La seconde manche a été courue dans 7 noeuds de vent de Sud-Est. Energy Team prenait un départ en second rideau après une belle manoeuvre d’Artemis alors qu’Oracle – Bundock occupait la 1ère place devant Luna Rossa Swordfish, les hommes de Loïck Peyron entament une belle remontée sur le premier portant mais écopent d’une pénalité, dans une manoeuvre au contact de Team Korea. La tête de la flotte est alors occupée par les deux bateaux américains et italiens.

Les français profitent d’une veine de vent pour effectuer une formidable remontée en deux bords de folie, ce qui les propulse à la deuxième place. Sur ce même bord ETNZ et Oracle Bundock entrent en collision!

Sur le second tour Energy Team conforte sa place derrière Luna Rossa Piranha et devant Oracle Spithill, l’autre Luna Rossa, Swordfish, concurrent direct des français pour le leadership du général, est en difficulté en 7ème position. Luna Rossa Piranha l’emporte donc devant Energy Team, Oracle Racing Spithill, ETNZ , Team Korea et LR Swordfish.

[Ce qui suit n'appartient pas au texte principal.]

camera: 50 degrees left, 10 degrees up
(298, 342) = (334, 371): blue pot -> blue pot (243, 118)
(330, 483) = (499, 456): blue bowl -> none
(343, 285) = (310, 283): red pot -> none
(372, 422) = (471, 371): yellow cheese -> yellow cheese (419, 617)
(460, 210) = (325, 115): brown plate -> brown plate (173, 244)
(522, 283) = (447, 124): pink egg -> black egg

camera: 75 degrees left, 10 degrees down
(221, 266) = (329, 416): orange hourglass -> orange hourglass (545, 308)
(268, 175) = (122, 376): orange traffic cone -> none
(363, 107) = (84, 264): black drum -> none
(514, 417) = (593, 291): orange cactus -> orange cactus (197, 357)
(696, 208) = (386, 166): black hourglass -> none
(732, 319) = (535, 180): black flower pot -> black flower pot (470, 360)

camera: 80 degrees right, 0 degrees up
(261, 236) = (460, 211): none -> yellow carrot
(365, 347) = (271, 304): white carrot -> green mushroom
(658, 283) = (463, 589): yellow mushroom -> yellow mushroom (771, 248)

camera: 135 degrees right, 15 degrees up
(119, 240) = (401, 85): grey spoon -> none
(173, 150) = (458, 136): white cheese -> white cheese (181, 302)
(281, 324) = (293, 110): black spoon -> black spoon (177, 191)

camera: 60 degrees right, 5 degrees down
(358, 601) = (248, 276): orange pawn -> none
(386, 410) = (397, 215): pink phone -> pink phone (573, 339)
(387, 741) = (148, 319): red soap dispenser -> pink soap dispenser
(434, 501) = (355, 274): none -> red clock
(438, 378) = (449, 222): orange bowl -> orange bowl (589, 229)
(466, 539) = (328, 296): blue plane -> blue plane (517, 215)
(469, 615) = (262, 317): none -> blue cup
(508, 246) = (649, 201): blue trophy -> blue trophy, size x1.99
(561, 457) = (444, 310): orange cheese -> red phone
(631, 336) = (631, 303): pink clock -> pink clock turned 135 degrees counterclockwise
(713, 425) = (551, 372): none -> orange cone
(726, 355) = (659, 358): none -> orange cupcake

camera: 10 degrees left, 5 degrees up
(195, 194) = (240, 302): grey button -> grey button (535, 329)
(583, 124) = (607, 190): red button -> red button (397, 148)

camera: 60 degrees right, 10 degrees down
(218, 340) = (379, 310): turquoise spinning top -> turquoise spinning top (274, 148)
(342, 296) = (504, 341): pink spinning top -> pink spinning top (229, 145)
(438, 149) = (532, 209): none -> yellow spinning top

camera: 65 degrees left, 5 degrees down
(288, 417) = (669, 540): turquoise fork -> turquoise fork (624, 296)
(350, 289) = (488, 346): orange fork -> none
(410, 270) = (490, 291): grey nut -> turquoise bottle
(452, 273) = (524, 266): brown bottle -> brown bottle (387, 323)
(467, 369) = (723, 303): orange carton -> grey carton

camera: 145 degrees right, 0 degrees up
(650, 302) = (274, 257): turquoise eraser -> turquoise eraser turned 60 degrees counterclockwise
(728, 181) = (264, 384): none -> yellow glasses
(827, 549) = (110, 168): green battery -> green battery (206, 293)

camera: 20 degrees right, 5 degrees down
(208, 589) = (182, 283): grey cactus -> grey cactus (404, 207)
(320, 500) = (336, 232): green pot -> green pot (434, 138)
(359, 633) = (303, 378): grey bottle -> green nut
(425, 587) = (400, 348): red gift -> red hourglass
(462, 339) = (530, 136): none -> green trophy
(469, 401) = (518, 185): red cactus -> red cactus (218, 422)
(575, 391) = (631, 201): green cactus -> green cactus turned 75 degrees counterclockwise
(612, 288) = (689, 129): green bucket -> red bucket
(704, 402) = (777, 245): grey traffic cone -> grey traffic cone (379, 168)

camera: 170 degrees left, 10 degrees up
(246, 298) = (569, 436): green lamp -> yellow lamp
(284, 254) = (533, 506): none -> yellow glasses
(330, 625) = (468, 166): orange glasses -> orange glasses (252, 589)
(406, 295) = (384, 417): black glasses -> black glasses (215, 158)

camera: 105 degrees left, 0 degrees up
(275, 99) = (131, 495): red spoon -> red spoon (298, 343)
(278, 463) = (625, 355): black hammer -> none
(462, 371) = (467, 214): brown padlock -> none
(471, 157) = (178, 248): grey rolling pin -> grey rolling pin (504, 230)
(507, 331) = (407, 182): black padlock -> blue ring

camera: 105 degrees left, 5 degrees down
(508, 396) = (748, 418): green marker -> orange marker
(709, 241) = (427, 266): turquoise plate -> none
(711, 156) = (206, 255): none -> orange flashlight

Loïck Peyron : « On a été un peu chanceux aujourd’hui, car on n’a pas pris de très bons départs et même deux très mauvais. Ça été parfois très chaud, on était souvent en zone rouge, surtout dans la manche 1, ça chauffait aussi pour moi sous mon petit casque. Mais tout va bien, car si j’ai bien compris on est toujours en tête à l’issue de cette deuxième journée et on creuse même l’écart. On a toujours une très belle vitesse et on a pu saisir de belles opportunités, notamment dans les bords de portant. On doit continuer à travailler toutes les phases du jeu. Avec l’équipage c’est magnifique, ça se déroule comme du papier à musique, même si les garçons sont un peu épuisés »

Fleet Racing Championship – Résultats provisoires (à l’issue des deux premières journées)

  1. Energy Team…35 points
  2. Luna Rossa Swordfish…31 points
  3. Luna Rossa Piranha…29 points
  4. Emirates Team New Zealand…29 points
  5. Team Korea…26 points
  6. ORACLE TEAM USA Spithill…21 points
  7. Artemis Racing…21 points
  8. ORACLE TEAM USA Bundock…16 points
  9. China Team…8 points

Les demis-finales initialement prévues en fin de journée n’ont pas été courues du fait du petit temps et du retard pris au cours de la journée, elles devraient être reportées à samedi.


Artemis teste une aile sur l’ex Gitana 12 ; Fred Le Peutrec en AC 45 ?

  • Une aile rigide, semblable à celle qui sera utilisée sur les catamarans AC 72 lors de la prochaine coupe de l’america a été grée pour la première fois hier sur l’ancien 60′ ORMA Gitana 12 ; l’équipe suédoise Artemis a largement modifié le trimaran qui mesure désormais 72′, et a déjà testé plusieurs configurations d’appendices (foils). Le multicoque devrait effectuer les premiers tests dynamiques dans les jours à venir. Thierry Fouchier, détenteur de la 33 ème America’s Cup sur USA-17 intègre l’équipe suédoise, qui pourra profiter de son expérience sur le réglage de l’aile. La photo du trimaran avec l’aile à voir sur Vsail.
  • L’équipe China Team va choisir un nouveau skipper pour son AC 45 dans les jours à venir après plusieurs changements à ce poste lors des America’s Cup World Series 2011, deux candidats ont été retenus,  Fred Le Peutrec et le  Néo-Zélandais Phil Robertson, spéciliste du match racing. Les deux marins vont s’entraîner sur les catamarans M2 à Sanya pour déterminer lequel des deux mènera l’équipage lors des prochaines étapes des AC 45 à Naples.